Problems to solve
1. Give every poster name that appears in a "##" heading line of the pheasant hunting thread below, in the order they appear.
2. Reproduce the part of the pheasant hunting thread below starting with "should have stayed" and going on through "its all about!".

Supplied passage
We have some birds. I wouldn't think we will kill our 6 tomorrow but we will give it heck. This will be my labs 11th pheasant season and we have to take it slow nowadays.

I'll try to post a pic if we do any good.

Good luck to all the rooster slayers!


----------



## koz bow (Nov 18, 2006)

LoBrass said:


> Wow, not much talk of chasing cock birds tomorrow:sad:.
> 
> Anybody going?


I am not even going to attempt to adjust this message by removing words!:lol:


----------



## LoBrass (Oct 16, 2007)

The morning was productive for the old crew. Not what we really wanted to end up with but hey, we got a 2 yo bird! Saw quite a few birds this morning. We just had to take it so slow that we lost some opportunities. The old gal will be 12 in January. May be her last pheasant hunt as her hearing is now....gone.









Koz.....your warped!:lol:

And I apologize guys, I now realize that MS has an upland forum. See you there!


----------



## riverroadbeagles (Oct 14, 2007)

should have stayed home me and 2 others hit a few pot holes around our farm and flushed 1 bird a young rooster and one of the other guys shot it. Dont know what happened to the birds about 4 years ago we had quite a few around now there are hardly any.


----------



## gogoman (Mar 7, 2008)

Whats a pheasant? went out yesterday and hit a couple pot holes in Jackson county,no pheasants but a limit of woodcock 3out of 7,my two gsps did have fun thats what its all about!


----------



## HAMMER33 (Aug 6, 2008)

Dataset extract
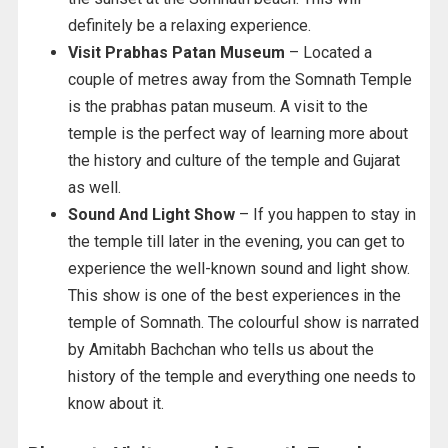
definitely be a relaxing experience.
Visit Prabhas Patan Museum
– Located a
couple of metres away from the Somnath Temple
is the prabhas patan museum. A visit to the
temple is the perfect way of learning more about
the history and culture of the temple and Gujarat
as well.
Sound And Light Show
– If you happen to stay in
the temple till later in the evening, you can get to
experience the well-known sound and light show.
This show is one of the best experiences in the
temple of Somnath. The colourful show is narrated
by Amitabh Bachchan who tells us about the
history of the temple and everything one needs to
know about it.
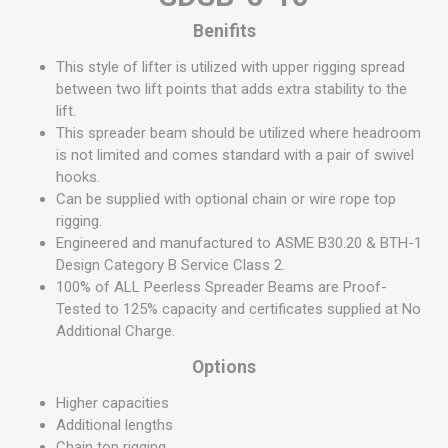
Benifits
This style of lifter is utilized with upper rigging spread
between two lift points that adds extra stability to the
lift.
This spreader beam should be utilized where headroom
is not limited and comes standard with a pair of swivel
hooks.
Can be supplied with optional chain or wire rope top
rigging.
Engineered and manufactured to ASME B30.20 & BTH-1
Design Category B Service Class 2.
100% of ALL Peerless Spreader Beams are Proof-
Tested to 125% capacity and certificates supplied at No
Additional Charge.
Options
Higher capacities
Additional lengths
Chain top rigging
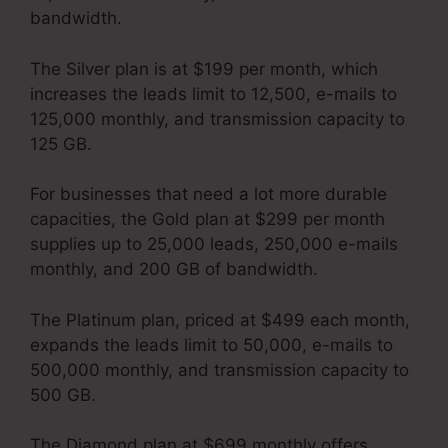
bandwidth.
The Silver plan is at $199 per month, which
increases the leads limit to 12,500, e-mails to
125,000 monthly, and transmission capacity to
125 GB.
For businesses that need a lot more durable
capacities, the Gold plan at $299 per month
supplies up to 25,000 leads, 250,000 e-mails
monthly, and 200 GB of bandwidth.
The Platinum plan, priced at $499 each month,
expands the leads limit to 50,000, e-mails to
500,000 monthly, and transmission capacity to
500 GB.
The Diamond plan at $699 monthly offers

Exercise results
1. koz bow, LoBrass, riverroadbeagles, gogoman, HAMMER33

2.
should have stayed home me and 2 others hit a few pot holes around our farm and flushed 1 bird a young rooster and one of the other guys shot it. Dont know what happened to the birds about 4 years ago we had quite a few around now there are hardly any.


----------



## gogoman (Mar 7, 2008)

Whats a pheasant? went out yesterday and hit a couple pot holes in Jackson county,no pheasants but a limit of woodcock 3out of 7,my two gsps did have fun thats what its all about!